Si elle pouvait autrefois accueillir plusieurs élèves, La Petite École peut aujourd’hui héberger six personnes grâce à ses deux chambres et à son lit d’appoint. Elle compte aussi une salle de bains, une salle d’eau, un salon confortable, une cuisine complète, avec une grande table à manger, et une charmante cour non loin du fleuve (mais sans accès à l’eau).

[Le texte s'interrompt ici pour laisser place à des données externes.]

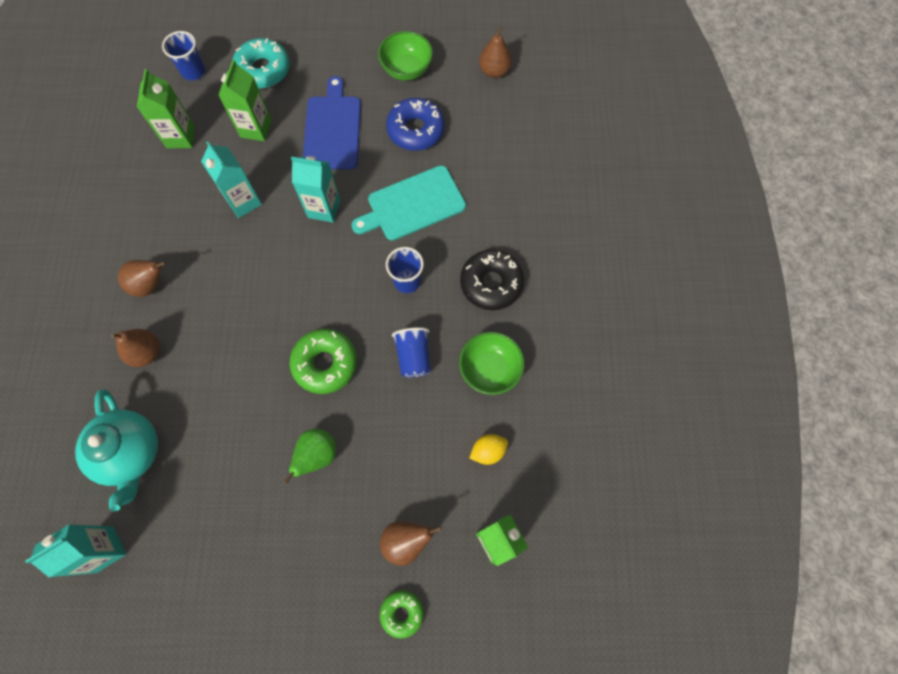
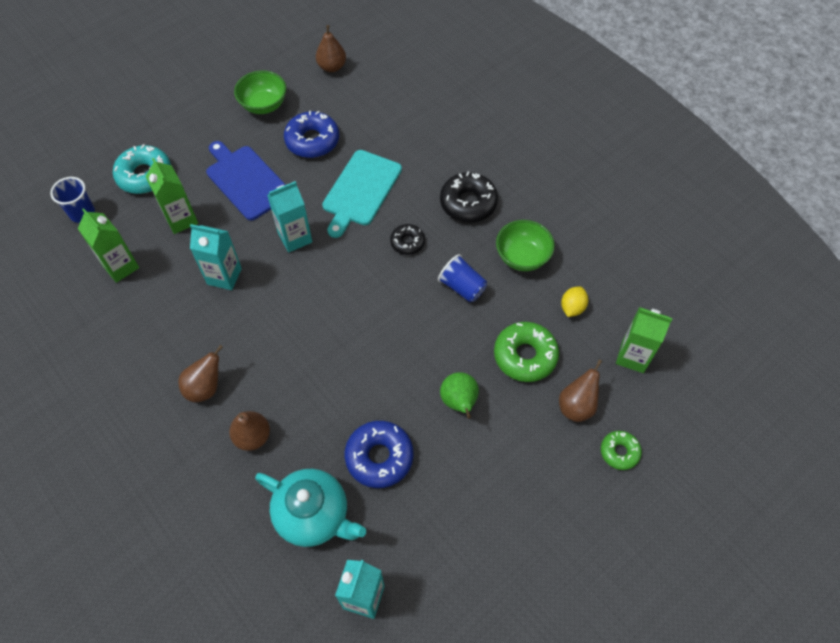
camera: 40 degrees left, 10 degrees down
(217, 448) = (379, 457): none -> blue donut
(325, 363) = (403, 339): green donut -> green donut (525, 356)
(407, 281) = (407, 242): blue cup -> black donut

Un patrimoine culinaire à découvrir

Le chaleureux refuge est le camp de base parfait pour explorer, en toute saison, ce que raconte cette île surnommée «le berceau de l’Amérique française». On peut, par exemple, y découvrir un riche patrimoine culinaire. «À partir de La Petite École, nous sommes à quelques minutes des premières cidreries du Québec, de la fromagerie qui a ressuscité la plus ancienne recette de fromage de l’Amérique du Nord et des vignobles de cépages nordiques qui repoussent les limites de la viticulture québécoise», expose Mathieu Villeneuve.

En effet, la Cidrerie Verger Bilodeau, dans la municipalité de Saint-Pierre, est une pionnière au Québec. On peut y déguster une douzaine de produits alcoolisés, dont des cidres traditionnels, un cidre de glace et divers produits à l’érable.

Quant aux Fromages de l’isle d’Orléans, ils font revivre, grâce au Paillasson, un fromage dont la recette est considérée comme la plus ancienne en Amérique du Nord. Dès 1635 les colons la préparaient, afin d’utiliser les surplus de lait.

Puis, depuis 1982, à Saint-Pierre, le vignoble Isle de Bacchus produit ses vins et rend hommage au premier nom donné à l’île par Jacques Cartier, en 1535, en raison des vignes sauvages qu’il y avait trouvées. Le vignoble exploite aujourd’hui 11 hectares de vignes dont les cépages sont adaptés au climat du Québec et permet de goûter à ses produits dans la cave à vin d’une maison tricentenaire.

Crème glacée signature de chez Cassis Monna & Filles

Près de l’entrée de l’île, on croisera un autre lieu unique: Cassis Monna & Filles. Au début des années 1970, Bernard Monna, natif du sud de la France et liquoriste de quatrième génération, s’est installé sur l’île. Aujourd’hui, ses filles, Catherine et Anne, prennent le relais à la tête de l’entreprise, qui a été la première à proposer des vins et de la crème de cassis au Québec. Cassis Monna & Filles propose aujourd’hui aux visiteurs un économusée, une boutique gourmande, un restaurant, La Monnaguette, et une crémerie, où le cassis est mis en valeur.

Il ne faut pas oublier Le Moulin de St-Laurent, un ancien moulin à farine de 1720 qui est aujourd’hui un restaurant, les autres vignobles de l’île et les nombreux kiosques maraîchers qui vendent les récoltes d’agriculteurs qui travaillent souvent la terre depuis des générations.

Repus, on pourra remettre le cap sur La Petite École pour la nuit, la seule où il est permis, et même encouragé, de faire l’école buissonnière pour aller flâner et découvrir l’histoire de l’île d’Orléans par la panse.